● **Brief**
Reproduce the lines of the listing verbatim, starting at the line that contains "### Phase 2: Automation (Weeks 5-8)" and ending at the end of the listing, both ends included.

● **Dataset excerpts**
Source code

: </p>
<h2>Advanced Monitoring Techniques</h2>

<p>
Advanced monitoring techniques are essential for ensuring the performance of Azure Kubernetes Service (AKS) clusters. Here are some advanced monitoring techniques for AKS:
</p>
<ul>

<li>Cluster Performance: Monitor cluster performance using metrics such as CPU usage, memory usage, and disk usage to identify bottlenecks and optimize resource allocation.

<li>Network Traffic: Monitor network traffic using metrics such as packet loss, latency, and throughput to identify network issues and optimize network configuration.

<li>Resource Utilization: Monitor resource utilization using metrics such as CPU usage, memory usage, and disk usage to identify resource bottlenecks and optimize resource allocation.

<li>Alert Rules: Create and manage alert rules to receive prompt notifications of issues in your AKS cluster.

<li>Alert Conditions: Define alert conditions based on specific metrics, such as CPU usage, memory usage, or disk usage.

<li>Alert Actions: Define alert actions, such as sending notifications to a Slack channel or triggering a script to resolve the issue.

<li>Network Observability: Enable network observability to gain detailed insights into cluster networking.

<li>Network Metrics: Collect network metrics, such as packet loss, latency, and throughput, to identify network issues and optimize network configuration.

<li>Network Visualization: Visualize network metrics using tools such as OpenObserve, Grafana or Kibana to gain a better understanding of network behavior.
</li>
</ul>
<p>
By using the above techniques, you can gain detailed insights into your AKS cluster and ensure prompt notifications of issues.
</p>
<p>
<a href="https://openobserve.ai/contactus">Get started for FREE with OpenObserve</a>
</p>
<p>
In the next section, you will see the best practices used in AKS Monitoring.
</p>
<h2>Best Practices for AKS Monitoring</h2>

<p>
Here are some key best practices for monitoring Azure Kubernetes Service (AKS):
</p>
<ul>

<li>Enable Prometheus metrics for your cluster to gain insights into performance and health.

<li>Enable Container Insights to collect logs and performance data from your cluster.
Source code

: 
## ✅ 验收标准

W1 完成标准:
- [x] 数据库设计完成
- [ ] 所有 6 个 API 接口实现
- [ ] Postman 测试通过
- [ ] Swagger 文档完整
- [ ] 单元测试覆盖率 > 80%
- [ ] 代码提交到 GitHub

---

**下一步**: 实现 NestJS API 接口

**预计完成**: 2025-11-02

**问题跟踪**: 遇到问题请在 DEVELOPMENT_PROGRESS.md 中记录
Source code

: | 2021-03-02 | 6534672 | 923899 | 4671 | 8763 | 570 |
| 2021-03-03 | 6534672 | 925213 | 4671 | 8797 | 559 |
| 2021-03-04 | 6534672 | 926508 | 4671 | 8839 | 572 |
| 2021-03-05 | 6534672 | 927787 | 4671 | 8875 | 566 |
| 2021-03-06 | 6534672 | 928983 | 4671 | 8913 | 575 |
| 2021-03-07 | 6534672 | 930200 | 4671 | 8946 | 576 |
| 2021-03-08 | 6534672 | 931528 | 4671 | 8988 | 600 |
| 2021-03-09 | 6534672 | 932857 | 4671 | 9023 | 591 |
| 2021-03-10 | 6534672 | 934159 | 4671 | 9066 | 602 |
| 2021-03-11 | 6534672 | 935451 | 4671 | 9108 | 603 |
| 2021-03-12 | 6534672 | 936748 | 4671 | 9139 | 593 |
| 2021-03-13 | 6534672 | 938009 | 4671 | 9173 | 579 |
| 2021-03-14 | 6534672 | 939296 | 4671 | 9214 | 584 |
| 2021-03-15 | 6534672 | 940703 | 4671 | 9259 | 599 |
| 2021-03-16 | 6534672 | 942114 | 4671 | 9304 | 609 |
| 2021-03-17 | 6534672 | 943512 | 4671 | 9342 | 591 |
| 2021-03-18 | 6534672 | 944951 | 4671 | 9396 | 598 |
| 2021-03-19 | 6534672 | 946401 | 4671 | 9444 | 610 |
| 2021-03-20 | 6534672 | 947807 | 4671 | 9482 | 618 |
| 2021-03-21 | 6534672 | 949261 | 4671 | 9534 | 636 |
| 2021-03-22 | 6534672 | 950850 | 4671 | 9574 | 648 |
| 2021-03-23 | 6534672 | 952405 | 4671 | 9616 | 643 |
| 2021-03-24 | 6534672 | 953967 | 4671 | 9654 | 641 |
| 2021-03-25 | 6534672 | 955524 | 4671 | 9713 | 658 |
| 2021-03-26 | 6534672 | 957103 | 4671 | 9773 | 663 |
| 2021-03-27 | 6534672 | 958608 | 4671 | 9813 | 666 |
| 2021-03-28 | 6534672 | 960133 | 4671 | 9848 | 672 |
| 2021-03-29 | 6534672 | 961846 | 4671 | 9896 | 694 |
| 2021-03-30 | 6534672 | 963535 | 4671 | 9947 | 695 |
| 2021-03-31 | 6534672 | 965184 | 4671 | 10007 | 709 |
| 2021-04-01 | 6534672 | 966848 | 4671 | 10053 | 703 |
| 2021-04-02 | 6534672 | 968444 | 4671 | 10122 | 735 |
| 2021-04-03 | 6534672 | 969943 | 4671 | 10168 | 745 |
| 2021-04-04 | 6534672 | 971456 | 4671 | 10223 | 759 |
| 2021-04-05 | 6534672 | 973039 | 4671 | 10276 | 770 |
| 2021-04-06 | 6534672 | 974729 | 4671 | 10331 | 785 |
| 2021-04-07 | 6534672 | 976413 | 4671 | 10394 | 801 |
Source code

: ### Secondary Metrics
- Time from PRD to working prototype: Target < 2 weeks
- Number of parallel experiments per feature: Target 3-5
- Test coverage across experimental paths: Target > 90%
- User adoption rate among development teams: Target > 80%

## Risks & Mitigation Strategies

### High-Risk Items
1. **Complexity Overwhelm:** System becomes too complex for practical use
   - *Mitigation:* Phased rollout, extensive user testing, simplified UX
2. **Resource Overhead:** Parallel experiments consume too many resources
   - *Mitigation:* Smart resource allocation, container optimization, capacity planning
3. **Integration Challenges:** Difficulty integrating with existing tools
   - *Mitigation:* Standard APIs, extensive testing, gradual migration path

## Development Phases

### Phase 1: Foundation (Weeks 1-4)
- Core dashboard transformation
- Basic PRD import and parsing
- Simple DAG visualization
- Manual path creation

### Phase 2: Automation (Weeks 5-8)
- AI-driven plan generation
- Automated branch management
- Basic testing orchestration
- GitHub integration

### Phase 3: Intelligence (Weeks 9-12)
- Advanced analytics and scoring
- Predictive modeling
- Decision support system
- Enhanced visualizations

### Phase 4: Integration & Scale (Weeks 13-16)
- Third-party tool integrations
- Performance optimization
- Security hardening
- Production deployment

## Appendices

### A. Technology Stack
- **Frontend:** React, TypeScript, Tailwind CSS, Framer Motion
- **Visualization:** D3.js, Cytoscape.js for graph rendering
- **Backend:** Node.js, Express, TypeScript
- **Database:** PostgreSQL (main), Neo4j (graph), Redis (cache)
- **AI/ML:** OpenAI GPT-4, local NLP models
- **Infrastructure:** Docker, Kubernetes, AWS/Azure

● **Exercise output**
### Phase 2: Automation (Weeks 5-8)
- AI-driven plan generation
- Automated branch management
- Basic testing orchestration
- GitHub integration

### Phase 3: Intelligence (Weeks 9-12)
- Advanced analytics and scoring
- Predictive modeling
- Decision support system
- Enhanced visualizations

### Phase 4: Integration & Scale (Weeks 13-16)
- Third-party tool integrations
- Performance optimization
- Security hardening
- Production deployment

## Appendices

### A. Technology Stack
- **Frontend:** React, TypeScript, Tailwind CSS, Framer Motion
- **Visualization:** D3.js, Cytoscape.js for graph rendering
- **Backend:** Node.js, Express, TypeScript
- **Database:** PostgreSQL (main), Neo4j (graph), Redis (cache)
- **AI/ML:** OpenAI GPT-4, local NLP models
- **Infrastructure:** Docker, Kubernetes, AWS/Azure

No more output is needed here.